We can proof this informally as follows. If we look at the invocation tree, each level needs to handle a total of at most \(n\) items. Consequently, the time complexity of each level is proportional to \(n\). The number of levels required \(L\) depends on \(r\), as \(L = \lceil \frac {\log (n)}{\log (1/r)} \rceil \). As a result, the time complexity of the entire invocation tree is proportional to \(\frac {1}{\log (1/r)}n \log (n)\). Because \(\log (1/r)\) is a term that is independent of \(n\), it is absorbed in the overall constant.

More formally, we can show that the first level has \(n\) items. The second level has two parts, \(rn\) and \((1-r)n\). The third level has four parts, \(r^2n\), \((1-r)rn\), \(r(1-r)n\) and \((1-r)^2n\), and etc. The fourth level has 8 parts, \(r^3n\), \(r^2(1-r)n\), \(r(1-r)rn, (1-r)r^2n, \ldots (1-r)^3n\). In general, at level \(i+1\), each part can be expressed as a permutation of \(n\) times \(i\) coefficients, each coefficient is either \(r\) or \((1-r)\). Each coefficient represents a split point in the invocation tree that splits the number of elements into \(r\) and \(1-r\) proportions. This means in terms of combinations, there are \(i \choose i\) terms with the \(r^i\) coefficient, \(i \choose {i-1}\) terms with the \(r^{i-1}(1-r)\) coefficient, and etc.

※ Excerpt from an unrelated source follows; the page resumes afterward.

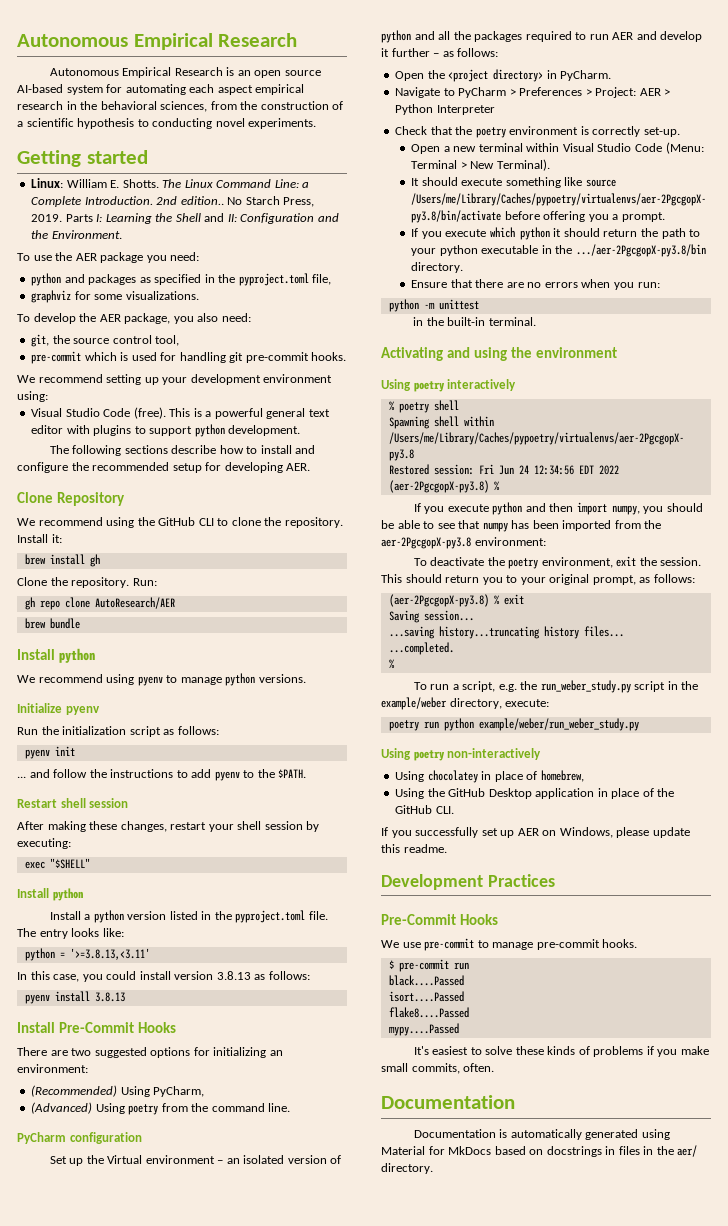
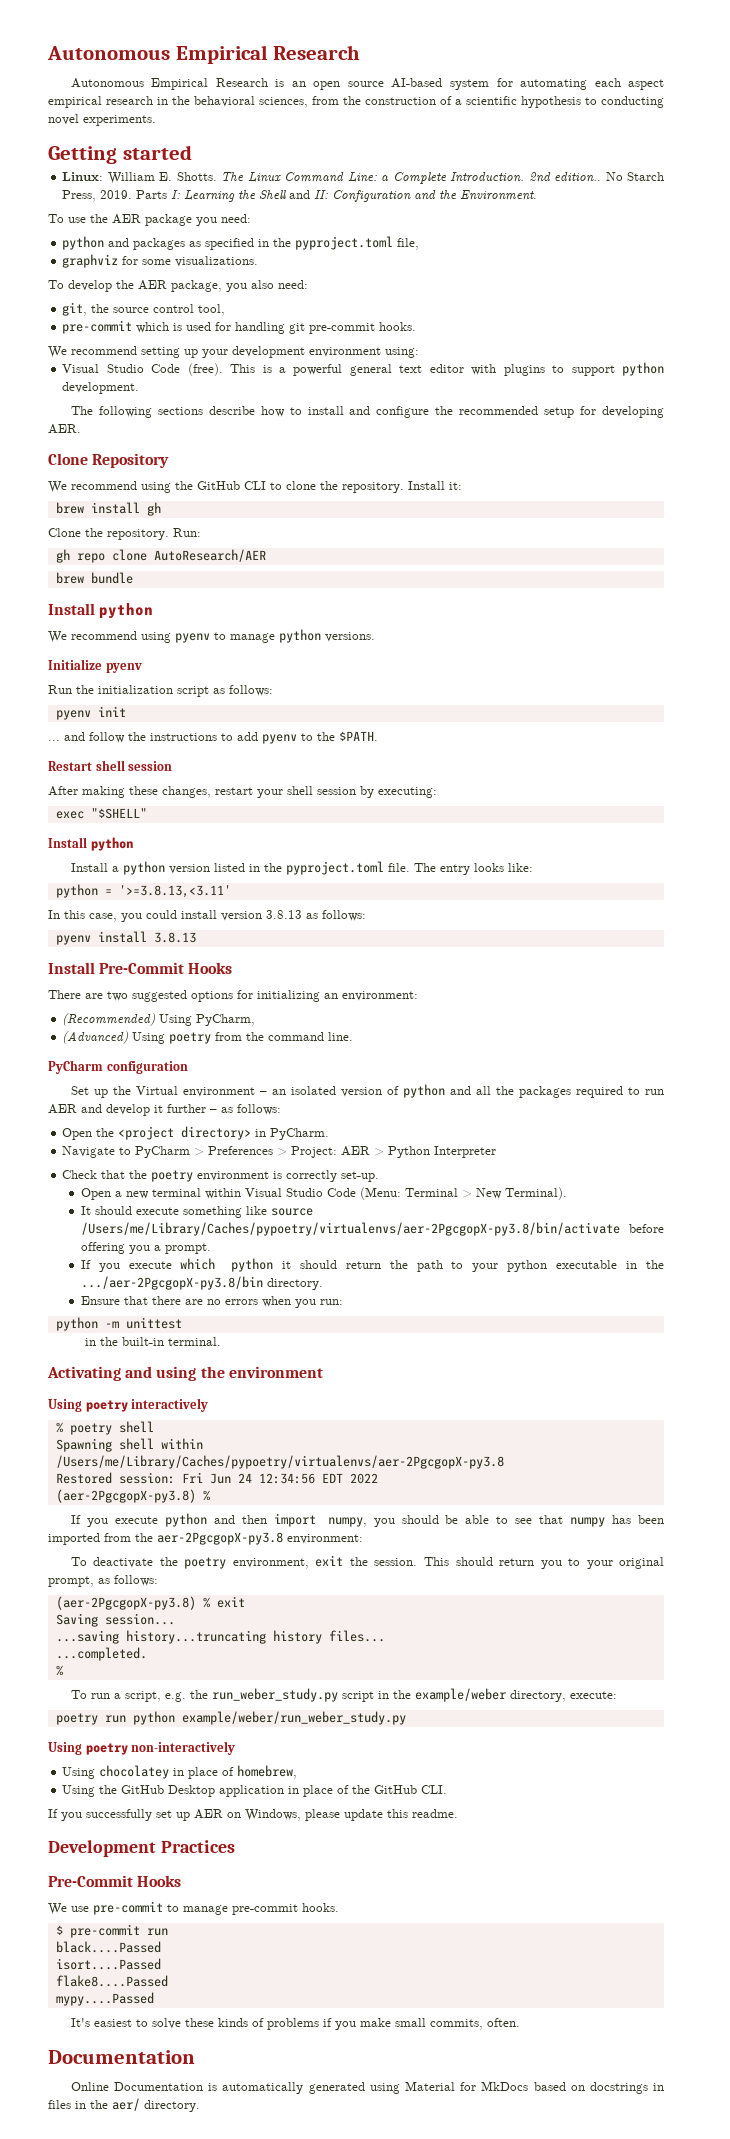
(515, 1102) none -> [70,2082,109,2091] Online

As an exercise, draw the invocation tree, and indicate the number of operations (excluding those from recursive calls) of each node of the tree. It is helpful to at least show up to level 3, or a part of level 4.

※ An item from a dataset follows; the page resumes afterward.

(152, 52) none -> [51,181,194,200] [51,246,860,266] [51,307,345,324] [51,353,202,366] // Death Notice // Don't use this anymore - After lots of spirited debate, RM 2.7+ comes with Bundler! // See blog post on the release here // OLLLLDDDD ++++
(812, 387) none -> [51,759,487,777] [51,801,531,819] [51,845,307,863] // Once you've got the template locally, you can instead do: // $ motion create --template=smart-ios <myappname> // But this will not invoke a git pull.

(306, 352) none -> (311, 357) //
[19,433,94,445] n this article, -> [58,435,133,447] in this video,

If we group by coefficients of the form \(r^j(1-r)^{i-j}\), there are \(i \choose j\) of those parts. Consequently, the total of all the parts at level \(i+1\) is \(x = \sum _{j=0}^{i} {i \choose j}r^{j}(1-r)^{i-j}\). We know that \(x = 1\) because the formula is the same as the total probabilities of a binomial distribution with a success ratio of \(r\) and \(i\) trials! You can refer to module 0062 for a more detailed discussion of the binomial distribution.

This proves that the total number of operations per level of the invocation tree is \(n\). The tree only needs to go as deep as \(L = \frac {\log (n)}{\log (1/r)}\) levels because \(T(1)\) is the base case. As a result, the total number of operations of the entire invocation tree is proportional to \(nL = n\frac {\log (n)}{\log ({1/r})} = \frac {1}{\log (1/r)}n\log (n)\).